敷地は周囲に2階、3階建ての住宅が並び、道路を挟んだ北側には青空駐車場とJRの線路が広がる住宅地です。幅8メートル、奥行き18メートルと細長い形状の計画地に、車3台を収納できる車庫を持つ鉄骨造3階建ての住宅「厚別の家」を設計しました。外壁には江別産レンガを使用しています。

01昼外観1.jpg

1階は主に車庫です。
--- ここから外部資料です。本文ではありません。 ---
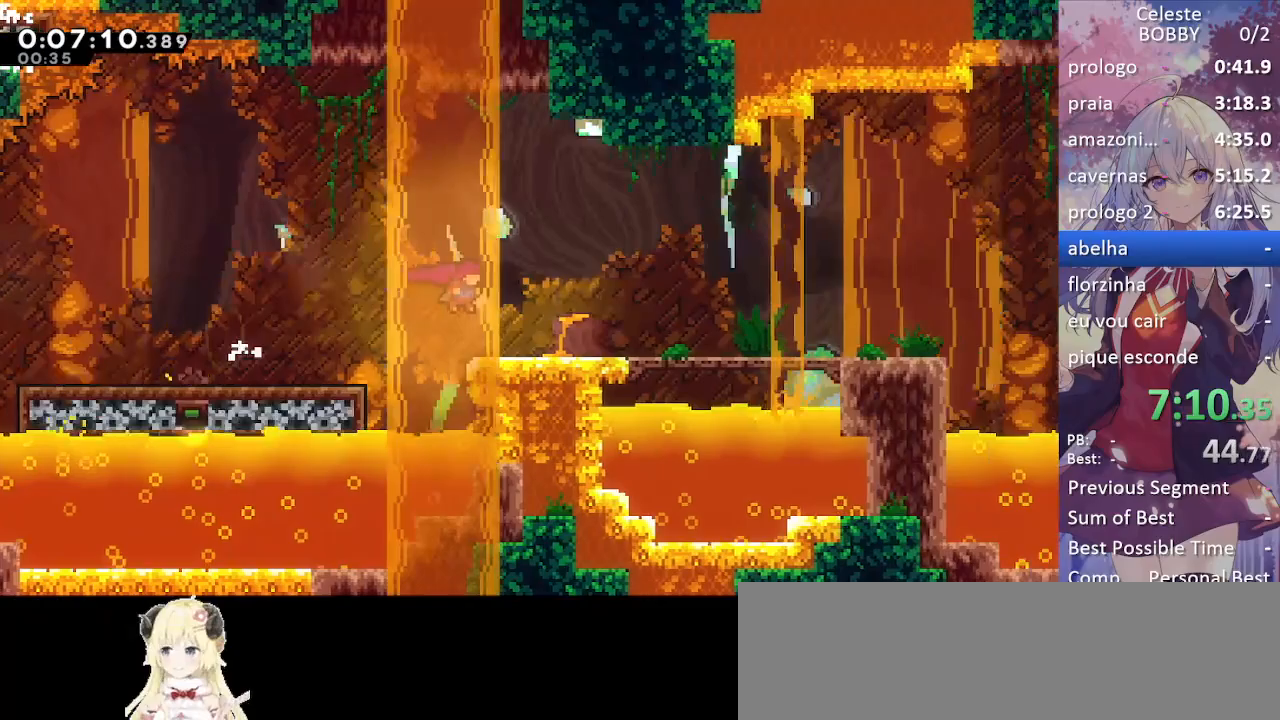
{"keys": ["grab", "jump", "right"], "events": [[17, "demo", "down"], [17, "down", "down"], [150, "demo", "up"], [200, "jump", "down"], [300, "demo", "down"], [350, "jump", "up"], [383, "demo", "up"], [483, "down", "up"], [483, "jump", "down"]]}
幅3.1、奥行き14.4メートルの細長い車庫は、北側の道路面と南側にそれぞれシャッターを設け、その両方を開け放つことで光と風が抜ける「通り庭」のようになります。単に車庫としての用途だけではなく、建物内部においても北海道のアウトドアを多用途に楽しむことが出来る空間としました。

05車庫2.jpg

車庫の真上は広間です。ここは食事をしたり、音楽を楽しんだり、外を眺めることができる開放的な作りとなっています。南面には室内壁面を延長した形状のテラスを設けました。夏場はここで家庭菜園やバーベキューなどを楽しむ事が出来ます。広間の横のキッチンは建主さんのご要望に合わせた業務用の機器を揃えました。その奥には外部に閉じた形状の居間を作るなど、建物内に様々な居場所を設けています。

09広間1.jpg

壁などの外周部は防音を意識した設計とし、また室内側を珪藻土や木毛板で仕上げることで音響に配慮しました。パブリックルームは外部に大きく開放し、プライベートルームはそこに緩やかに連続させる。構造体がそのまま見えるような、ざっくりとした箱のなかに若い家族が自由に住まう家となりました。